Chronique : L'attente


Le soleil décline sur la journée fade. Les lambeaux de nuées s’étirent, déchiquetés par le vent frais qui ne cesse de souffler. La grisaille envahit le paysage dans le spacieux bruit des arbres qui s’agitent en s’ébrouant. Ils sont là, à guetter de nouveau, à attendre un destin qui ne vient pas. Une campagne et une montagne désertées où même le babillement de leurs nourrissons ne les émeut plus. Le gouffre s’agrandit à mesure que le noir absorbe le blanc. Rampant à travers champs, des herbes folles tournoient, déportées au gré des directions qu’on leur impose. Un vide immense, sidéral, pèse de tout son poids sur le lieu.

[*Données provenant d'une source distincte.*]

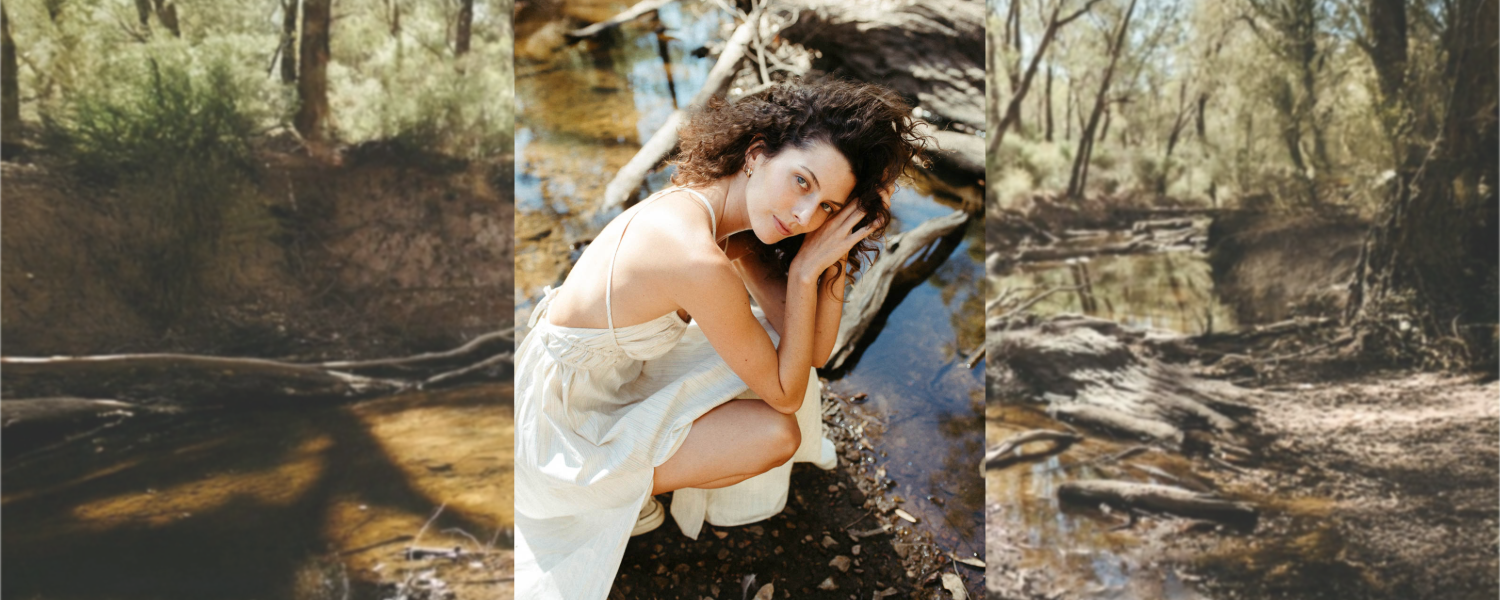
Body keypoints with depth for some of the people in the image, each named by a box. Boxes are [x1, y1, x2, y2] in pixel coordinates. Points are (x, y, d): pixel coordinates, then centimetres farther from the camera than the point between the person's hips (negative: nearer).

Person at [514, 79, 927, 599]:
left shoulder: (718, 204, -6)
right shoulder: (701, 261, -35)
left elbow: (815, 352, -4)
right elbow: (786, 394, -20)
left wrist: (835, 253, -16)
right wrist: (806, 269, -23)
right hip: (561, 431, -9)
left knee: (763, 338, 10)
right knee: (777, 434, -14)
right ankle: (613, 492, 8)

Ils sont les parents de ces enfants dont le regard brûle par l'innocence, et par l'incertitude sur leur avenir. Assis ou accroupis, la trentaine à peine dépassée, ils sont déjà décrépis, rabougris, perclus de rhumatismes. L'humidité à rongé leurs articulations. Leurs muscles se sont noués, ankylosés à force de se faire petits, également. Fatigués du matin au soir, à ne rien faire, à n’avoir rien à faire, sauf attendre. 
Parfois ils se mettent debout et commencent à marcher, le claquement, le gémissement de leurs os rappelle celui des vieilles charnières de leurs étables, vides aussi. À pied ou à dos de camionnettes, ils vont d’un village à l’autre, d’un champ d’olive à celui de pastèques, pour chercher le travail saisonnier qui leur donnera de quoi revenir pour dépanner un temps. Certains s’installent en ville, ils se tassent à vingt dans une case en tôle, en périphérie, pour s’abriter des loups de la nuit. Ils sont alors de tous les marchés et de tous les petits travaux qu’on veut bien leur confier. Porteurs un jour, maçons le lendemain, éternels journaliers, ils finissent par apprendre une douzaine de talents, sans maîtrise, sans qu’aucun ne leur serve de métier.
De leurs regards, pleins de regrets pour l’obligation de quitter leurs régions, pleins de nostalgie pour leur femme et enfants, coulent des rivières de désolations. Et toujours cette colère sombre qu’ils enfouissent profondément dans leurs cœurs, une irritation traître, une aigreur qui ressemble à celle d’avant un repas qui tarde, lorsque la faim commence à tenailler les ventres. Ils seraient prêts à en découdre s’ils savaient avec qui, leur impuissance fait si mal que leurs lèvres restent closes, par peur de la laisser exploser.
Le soir arrive et tombe sur cette frustration. Quelques étoiles s’allument, puis s’éteignent en se glissant derrière les nuages, une coulée qui dégouline dans l’horizon. La nuit s’installe sans être invitée. Elle prend ses aises et envahit l’espace, obturant les dernières lueurs du coucher qui s’attardaient. Une nuit d’encre, d’attente et de mauvais sommeil.
Aux premières lumières de l’aube, ils sont de nouveau là. Si seulement ils trouvaient de quoi s’occuper pour remplir leurs journées, de quoi oublier un temps leur condition. L’attente les tue. Oisifs sans le vouloir, on les reconnaît facilement : fagotés d’une djellaba rayée en laine brute pour les abriter des intempéries, un ballot pour sac de voyage, ils s’assoient pour attendre en bordure des routes et des chemins passants.
De très loin, de la capitale, on ne les distingue pas l’un de l’autre, des pauvres, des miséreux, ils sont aussi nombreux que les grains de poussière incrustés sur leurs vêtements. Mais eux les voient maintenant, ils les observent et attendent qu’on vienne leur porter secours. Leur regard devrait fondre cette armure, leur patience vient à bout. Ils sont les oubliés de notre pays, ceux que tous les organismes sociaux, aussi bien nationaux qu’internationaux, pointent du doigt. Ceux que l'empreinte de ce doigt, brûle la peau.